Professor Patrick Wolfe, Royal Society Research Fellow and Professor of Statistics at University College London, said:

“This article follows several studies from the 1990s and onwards that have suggested evidence of a link between baldness and heart disease in adult men.  It reports a meta-analysis of 6 such studies in the English language, 5 of which reported evidence of a link, and concludes results that overall are qualitatively consistent with many previous studies.

“The idea of a link between baldness and heart disease can seem alarming, because many adult men are affected by male pattern baldness.  Most of us don’t look forward to going bald, and so it would be nice if there were a silver lining!  

“But it is important to remember that the study reports an increase in relative risk, after factors such as body mass index and smoking have been taken into account.  So, if we consider the case of two male, non-smoking marathon runners in top physical condition, one of whom is bald and the other not, then their absolute risks for heart disease are likely to be quite small – despite the fact that their relative risks may be different – both because of baldness and because of other factors, including family history.

“Right now the link that is seemingly responsible for this relative risk increase is not well understood, and so in future we might look forward to a day when understanding more about the various mechanisms underlying heart disease will tell us more about those underlying male pattern baldness, and vice-versa.  In the meantime it’s a case of focusing on the things that we can control – our diet, exercise regimens, and other risk factors – to lower our overall risk for heart disease.”

 

Professor David Spiegelhalter, Winton Professor of the Public Understanding of Risk, University of Cambridge, said:

“This study estimates that keeping hair on your crown is associated with a similar reduced risk of heart disease as taking a statin.  But sensibly no causal link is made: it’s a nice example of where a common factor may contribute to both baldness and heart disease.

“I am sceptical about the claim that different types of baldness have varying associations with heart disease, although it would be a relief to older men like me with bare temples but still a bit of fuzz on top.”

 

Dr Anita Thomas, Research Associate, School of Clinical Sciences, University of Bristol, said:

“Male gender has been linked with cardiovascular disease (CVD) incidence for a considerable period of time.
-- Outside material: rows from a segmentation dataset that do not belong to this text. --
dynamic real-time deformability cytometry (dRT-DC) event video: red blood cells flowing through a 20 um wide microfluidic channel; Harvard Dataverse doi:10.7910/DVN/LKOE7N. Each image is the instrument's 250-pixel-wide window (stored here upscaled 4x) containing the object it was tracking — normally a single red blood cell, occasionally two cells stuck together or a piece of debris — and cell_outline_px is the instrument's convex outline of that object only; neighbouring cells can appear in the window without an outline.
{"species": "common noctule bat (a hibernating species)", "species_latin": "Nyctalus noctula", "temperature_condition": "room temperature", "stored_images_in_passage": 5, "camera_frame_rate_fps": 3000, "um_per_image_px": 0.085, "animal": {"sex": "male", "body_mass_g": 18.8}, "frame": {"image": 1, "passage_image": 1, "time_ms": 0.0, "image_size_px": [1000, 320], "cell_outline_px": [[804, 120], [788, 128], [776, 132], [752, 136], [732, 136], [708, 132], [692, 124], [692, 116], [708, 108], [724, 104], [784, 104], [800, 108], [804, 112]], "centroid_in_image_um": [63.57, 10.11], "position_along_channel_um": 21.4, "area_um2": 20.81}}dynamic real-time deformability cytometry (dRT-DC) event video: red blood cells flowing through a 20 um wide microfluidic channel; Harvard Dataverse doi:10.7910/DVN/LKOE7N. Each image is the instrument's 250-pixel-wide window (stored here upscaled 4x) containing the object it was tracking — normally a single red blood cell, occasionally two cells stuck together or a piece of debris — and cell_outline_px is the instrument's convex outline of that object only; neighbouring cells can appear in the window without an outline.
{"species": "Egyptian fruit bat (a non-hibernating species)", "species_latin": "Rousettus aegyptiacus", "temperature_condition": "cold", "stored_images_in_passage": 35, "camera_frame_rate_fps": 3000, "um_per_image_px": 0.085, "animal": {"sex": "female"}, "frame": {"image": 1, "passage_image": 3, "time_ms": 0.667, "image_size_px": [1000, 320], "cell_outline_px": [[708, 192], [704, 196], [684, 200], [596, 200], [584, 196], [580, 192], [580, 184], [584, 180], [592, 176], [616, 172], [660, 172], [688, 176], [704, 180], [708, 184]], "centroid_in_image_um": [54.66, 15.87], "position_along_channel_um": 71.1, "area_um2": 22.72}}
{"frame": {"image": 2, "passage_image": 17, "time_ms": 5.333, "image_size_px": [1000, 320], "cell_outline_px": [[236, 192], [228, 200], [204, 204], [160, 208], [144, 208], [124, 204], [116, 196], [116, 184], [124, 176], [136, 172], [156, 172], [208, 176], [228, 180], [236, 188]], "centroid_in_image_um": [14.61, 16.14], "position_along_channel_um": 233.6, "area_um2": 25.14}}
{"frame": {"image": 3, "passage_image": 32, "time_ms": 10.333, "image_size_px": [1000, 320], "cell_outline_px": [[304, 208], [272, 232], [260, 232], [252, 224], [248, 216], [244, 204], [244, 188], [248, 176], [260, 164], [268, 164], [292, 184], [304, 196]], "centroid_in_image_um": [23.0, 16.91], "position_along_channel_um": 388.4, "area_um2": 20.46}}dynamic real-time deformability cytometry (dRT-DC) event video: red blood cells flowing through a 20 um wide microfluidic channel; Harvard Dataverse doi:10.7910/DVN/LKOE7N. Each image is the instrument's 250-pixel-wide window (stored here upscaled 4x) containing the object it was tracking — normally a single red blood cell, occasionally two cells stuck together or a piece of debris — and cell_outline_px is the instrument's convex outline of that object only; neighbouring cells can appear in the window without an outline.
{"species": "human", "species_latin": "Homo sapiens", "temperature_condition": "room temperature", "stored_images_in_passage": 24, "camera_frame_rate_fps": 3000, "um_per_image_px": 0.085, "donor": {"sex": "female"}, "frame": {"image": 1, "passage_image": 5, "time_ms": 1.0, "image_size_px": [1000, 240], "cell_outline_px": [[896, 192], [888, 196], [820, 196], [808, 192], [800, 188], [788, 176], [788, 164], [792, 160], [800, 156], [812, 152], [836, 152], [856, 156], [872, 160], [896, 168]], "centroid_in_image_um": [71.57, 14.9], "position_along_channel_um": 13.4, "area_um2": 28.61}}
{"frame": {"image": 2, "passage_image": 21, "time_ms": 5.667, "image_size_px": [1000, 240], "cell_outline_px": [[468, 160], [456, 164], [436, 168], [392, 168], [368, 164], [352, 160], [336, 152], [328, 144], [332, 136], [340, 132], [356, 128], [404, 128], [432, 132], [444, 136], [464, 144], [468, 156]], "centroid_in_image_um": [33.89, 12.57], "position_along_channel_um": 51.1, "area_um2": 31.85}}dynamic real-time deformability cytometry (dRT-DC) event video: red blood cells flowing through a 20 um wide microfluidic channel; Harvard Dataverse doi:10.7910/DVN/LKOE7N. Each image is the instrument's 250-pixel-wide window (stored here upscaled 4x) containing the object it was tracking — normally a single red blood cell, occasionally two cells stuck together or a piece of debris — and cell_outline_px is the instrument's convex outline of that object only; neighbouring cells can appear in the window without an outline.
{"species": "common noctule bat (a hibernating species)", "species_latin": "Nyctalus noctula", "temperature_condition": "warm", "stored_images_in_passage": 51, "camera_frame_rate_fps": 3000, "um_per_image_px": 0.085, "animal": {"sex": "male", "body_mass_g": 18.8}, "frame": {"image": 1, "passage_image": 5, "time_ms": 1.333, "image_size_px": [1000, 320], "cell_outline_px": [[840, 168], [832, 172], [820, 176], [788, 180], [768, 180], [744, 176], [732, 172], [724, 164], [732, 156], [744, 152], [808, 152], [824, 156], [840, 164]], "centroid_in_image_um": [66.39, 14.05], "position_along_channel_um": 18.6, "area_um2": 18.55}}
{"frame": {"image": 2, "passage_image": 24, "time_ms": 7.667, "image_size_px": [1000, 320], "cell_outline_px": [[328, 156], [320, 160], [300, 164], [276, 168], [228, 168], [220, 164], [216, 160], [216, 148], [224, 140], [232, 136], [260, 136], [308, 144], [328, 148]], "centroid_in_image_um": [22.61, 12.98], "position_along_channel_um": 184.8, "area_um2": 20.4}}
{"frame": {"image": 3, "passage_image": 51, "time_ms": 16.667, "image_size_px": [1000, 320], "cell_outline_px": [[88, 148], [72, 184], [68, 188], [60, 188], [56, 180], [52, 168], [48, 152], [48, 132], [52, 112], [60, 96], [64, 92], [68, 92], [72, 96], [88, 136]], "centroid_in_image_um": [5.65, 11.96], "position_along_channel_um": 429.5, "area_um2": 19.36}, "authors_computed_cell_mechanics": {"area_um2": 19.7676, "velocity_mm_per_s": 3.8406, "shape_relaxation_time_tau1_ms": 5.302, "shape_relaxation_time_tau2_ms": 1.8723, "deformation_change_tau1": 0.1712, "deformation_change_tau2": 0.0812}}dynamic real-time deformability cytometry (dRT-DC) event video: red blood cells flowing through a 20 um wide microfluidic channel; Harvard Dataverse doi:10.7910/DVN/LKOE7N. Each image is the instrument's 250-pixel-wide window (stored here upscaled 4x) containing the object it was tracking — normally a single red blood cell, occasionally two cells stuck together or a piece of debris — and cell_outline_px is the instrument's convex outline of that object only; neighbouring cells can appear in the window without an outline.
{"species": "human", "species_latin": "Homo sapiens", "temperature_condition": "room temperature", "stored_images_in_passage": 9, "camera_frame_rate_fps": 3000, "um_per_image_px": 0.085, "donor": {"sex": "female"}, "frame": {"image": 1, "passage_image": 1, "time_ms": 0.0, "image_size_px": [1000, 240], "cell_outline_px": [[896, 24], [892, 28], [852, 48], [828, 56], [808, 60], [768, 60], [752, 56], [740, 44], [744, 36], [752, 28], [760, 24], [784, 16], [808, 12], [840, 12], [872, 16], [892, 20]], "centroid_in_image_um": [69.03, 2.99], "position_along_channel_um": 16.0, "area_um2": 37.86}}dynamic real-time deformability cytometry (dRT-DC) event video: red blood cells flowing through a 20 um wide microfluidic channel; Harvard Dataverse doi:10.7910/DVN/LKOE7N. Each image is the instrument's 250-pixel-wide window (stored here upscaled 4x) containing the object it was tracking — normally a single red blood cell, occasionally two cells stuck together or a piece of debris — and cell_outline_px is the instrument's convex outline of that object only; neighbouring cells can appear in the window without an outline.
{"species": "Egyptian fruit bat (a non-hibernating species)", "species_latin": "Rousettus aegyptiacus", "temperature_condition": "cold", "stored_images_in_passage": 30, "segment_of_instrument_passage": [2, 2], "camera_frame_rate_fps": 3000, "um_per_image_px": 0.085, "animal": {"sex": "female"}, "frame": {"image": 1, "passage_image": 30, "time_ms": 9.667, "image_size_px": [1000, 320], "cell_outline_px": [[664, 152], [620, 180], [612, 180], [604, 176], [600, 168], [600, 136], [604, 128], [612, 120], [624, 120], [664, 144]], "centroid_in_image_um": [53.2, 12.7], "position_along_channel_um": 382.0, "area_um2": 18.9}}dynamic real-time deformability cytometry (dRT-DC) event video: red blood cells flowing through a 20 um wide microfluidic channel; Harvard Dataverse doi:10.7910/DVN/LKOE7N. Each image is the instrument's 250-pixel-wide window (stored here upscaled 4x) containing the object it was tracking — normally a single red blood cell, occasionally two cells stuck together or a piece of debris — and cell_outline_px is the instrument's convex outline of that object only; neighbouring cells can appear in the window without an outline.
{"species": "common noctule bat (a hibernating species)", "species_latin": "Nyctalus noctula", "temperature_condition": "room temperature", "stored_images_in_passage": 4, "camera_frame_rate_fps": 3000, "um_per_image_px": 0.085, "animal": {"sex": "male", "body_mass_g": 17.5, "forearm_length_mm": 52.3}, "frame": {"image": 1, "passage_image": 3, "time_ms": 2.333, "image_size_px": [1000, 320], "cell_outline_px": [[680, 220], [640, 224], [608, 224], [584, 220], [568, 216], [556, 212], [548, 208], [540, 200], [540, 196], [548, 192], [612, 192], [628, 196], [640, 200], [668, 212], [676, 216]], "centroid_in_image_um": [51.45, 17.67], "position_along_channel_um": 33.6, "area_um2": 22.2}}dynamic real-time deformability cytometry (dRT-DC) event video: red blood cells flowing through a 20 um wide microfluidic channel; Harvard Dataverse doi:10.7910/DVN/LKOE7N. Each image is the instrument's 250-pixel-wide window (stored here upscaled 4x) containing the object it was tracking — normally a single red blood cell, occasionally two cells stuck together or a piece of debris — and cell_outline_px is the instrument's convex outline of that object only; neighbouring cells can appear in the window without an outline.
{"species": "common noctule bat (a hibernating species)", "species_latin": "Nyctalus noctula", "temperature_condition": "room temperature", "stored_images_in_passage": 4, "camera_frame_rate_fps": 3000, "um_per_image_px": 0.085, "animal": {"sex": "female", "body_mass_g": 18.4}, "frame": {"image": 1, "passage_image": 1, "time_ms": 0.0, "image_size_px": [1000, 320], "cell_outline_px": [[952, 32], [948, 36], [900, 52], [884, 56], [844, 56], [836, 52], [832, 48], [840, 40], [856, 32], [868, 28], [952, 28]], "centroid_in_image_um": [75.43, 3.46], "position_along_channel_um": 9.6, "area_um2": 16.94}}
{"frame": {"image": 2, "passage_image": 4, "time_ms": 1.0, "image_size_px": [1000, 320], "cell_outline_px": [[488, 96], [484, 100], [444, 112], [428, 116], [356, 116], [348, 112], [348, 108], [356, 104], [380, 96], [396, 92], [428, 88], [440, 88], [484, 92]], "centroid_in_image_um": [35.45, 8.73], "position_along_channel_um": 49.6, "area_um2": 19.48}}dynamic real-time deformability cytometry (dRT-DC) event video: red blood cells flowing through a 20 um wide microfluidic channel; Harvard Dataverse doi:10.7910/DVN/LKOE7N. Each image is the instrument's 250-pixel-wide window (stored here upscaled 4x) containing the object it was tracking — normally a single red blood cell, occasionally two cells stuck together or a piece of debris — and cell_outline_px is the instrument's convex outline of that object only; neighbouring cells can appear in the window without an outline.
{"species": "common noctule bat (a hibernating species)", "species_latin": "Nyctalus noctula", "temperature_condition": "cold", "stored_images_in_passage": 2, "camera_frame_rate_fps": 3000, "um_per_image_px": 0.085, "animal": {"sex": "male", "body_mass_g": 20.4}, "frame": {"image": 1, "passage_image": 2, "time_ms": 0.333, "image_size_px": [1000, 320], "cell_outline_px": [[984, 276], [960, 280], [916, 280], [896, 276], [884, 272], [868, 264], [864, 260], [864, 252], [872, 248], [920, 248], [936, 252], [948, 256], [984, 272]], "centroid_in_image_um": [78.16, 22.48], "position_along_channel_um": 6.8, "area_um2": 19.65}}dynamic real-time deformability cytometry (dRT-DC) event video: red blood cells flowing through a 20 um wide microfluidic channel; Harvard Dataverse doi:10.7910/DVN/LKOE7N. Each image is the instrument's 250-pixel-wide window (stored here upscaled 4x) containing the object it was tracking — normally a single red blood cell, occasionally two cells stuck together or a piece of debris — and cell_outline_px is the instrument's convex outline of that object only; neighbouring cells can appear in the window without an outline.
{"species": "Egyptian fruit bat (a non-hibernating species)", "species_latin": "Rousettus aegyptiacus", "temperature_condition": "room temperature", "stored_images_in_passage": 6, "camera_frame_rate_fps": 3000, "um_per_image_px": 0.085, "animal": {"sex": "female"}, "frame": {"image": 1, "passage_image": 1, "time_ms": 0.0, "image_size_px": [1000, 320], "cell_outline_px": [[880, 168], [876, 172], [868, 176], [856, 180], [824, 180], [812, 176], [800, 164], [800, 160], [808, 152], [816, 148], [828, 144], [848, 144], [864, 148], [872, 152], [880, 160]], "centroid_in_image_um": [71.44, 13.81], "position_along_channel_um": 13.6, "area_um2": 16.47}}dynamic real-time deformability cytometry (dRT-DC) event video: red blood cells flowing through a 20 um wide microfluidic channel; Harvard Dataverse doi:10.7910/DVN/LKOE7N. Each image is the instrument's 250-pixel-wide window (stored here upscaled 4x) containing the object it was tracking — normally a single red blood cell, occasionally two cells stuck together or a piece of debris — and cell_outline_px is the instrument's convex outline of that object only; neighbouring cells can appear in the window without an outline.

Men tend to develop CVD and other vascular diseases earlier than pre-menopausal women (although there is catch-up after menopause).

“There is an interesting (and similar) report to this BMJ Open press release that was published in 2000. The previous study found that, compared with men with no hair loss, men with frontal baldness had a 9% increased risk for heart conditions and those with vertex baldness had a 23% increased risk.  Those with near-complete baldness had a 36% increase in risk for heart conditions (nonfatal heart attack or angina, procedures to open blocked coronary arteries (e.g. angioplasty, stenting and bypass surgery)).  Reference:  Lotufo PA, Chae CU, Ajani UA, Hennekens CH, Manson JE. Male pattern baldness and coronary heart disease: the Physicians’ Health Study. Arch Intern Med. 2000 Jan 24; 160(2):165-71.”

 

‘Male pattern baldness and its association with coronary heart disease: a meta-analysis’ by Tomohide Yamada et al. published in BMJ Open on Wednesday 3 April 2013.